The circled CPU usage chart in Task Manager corresponds to Linqpad being frozen and eventually un-freezing. Interesting shape... also interesting that a good chunk is spent in kernel mode too.

Comments

  • I would be tempted to say that using a 3000 line string in code is asking for trouble, but I still would not have expected it to be that bad. I have no idea why this would take so long but perhaps it is trying to re-parse the string after every replacement, rather than once at the end.

    Coding editors, parsers and compilers are not usually optimised to handle such long strings. I read recently that the Go language have added an embed statement which I think is to avoid issues like this.
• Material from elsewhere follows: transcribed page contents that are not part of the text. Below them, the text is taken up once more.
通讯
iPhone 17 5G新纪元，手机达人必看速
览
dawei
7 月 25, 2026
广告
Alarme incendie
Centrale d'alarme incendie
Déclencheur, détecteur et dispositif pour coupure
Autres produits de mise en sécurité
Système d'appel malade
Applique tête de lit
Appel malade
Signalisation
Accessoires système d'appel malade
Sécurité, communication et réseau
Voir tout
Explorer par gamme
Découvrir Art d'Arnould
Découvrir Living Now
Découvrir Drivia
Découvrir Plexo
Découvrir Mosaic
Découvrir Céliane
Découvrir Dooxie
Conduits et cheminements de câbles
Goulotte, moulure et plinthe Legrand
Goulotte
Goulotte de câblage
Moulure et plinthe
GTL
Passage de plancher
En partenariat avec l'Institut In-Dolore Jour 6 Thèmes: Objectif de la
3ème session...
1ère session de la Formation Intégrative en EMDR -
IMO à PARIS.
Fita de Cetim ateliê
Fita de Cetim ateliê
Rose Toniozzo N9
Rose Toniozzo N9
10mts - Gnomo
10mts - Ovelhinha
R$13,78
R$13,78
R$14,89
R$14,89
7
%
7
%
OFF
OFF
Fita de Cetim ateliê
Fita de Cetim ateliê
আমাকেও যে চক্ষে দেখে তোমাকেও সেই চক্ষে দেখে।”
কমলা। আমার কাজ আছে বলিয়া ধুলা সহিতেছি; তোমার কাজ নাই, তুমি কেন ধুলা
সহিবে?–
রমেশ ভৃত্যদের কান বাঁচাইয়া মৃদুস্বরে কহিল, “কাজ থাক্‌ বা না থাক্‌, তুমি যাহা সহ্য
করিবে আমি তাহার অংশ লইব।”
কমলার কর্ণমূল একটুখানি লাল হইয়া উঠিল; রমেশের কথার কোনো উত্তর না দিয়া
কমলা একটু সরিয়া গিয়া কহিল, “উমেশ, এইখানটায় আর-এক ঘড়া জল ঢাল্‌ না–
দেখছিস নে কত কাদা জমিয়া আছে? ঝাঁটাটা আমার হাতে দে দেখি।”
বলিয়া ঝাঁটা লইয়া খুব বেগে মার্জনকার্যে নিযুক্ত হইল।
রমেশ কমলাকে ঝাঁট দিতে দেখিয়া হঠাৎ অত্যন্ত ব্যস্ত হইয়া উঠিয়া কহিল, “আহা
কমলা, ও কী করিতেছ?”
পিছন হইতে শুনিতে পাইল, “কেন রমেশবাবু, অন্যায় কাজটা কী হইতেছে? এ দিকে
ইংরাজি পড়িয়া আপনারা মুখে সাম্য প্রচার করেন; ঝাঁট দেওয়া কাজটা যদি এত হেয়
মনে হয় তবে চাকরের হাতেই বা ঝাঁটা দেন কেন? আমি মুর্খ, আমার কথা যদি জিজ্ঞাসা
    There are a few things you can do to minimise the problem.

    It would probably be much much faster if the file was opened in Linqpad as a Text file and the replacements were done there.

    It should be even faster to do this in code i.e. System.IO.File.ReadAllText("...\\computedStyleObject.txt").Replace("\"", "\"\"").Dump();

    And yes, I know this is not as convenient if the text is already in the clipboard.

    Also, do you know about Alt-Shift-V , 'Paste as Escaped string' option?

  • I'll improve this in the next build - it should get down to a few seconds for that many replacements. Also note the suggestion of @sgmoore regarding Paste as Escaped string.

    Also note that should the file be larger - 30,000 lines, for instance - you'll run into other editor limitations and will need to read the JSON directly from the filesystem.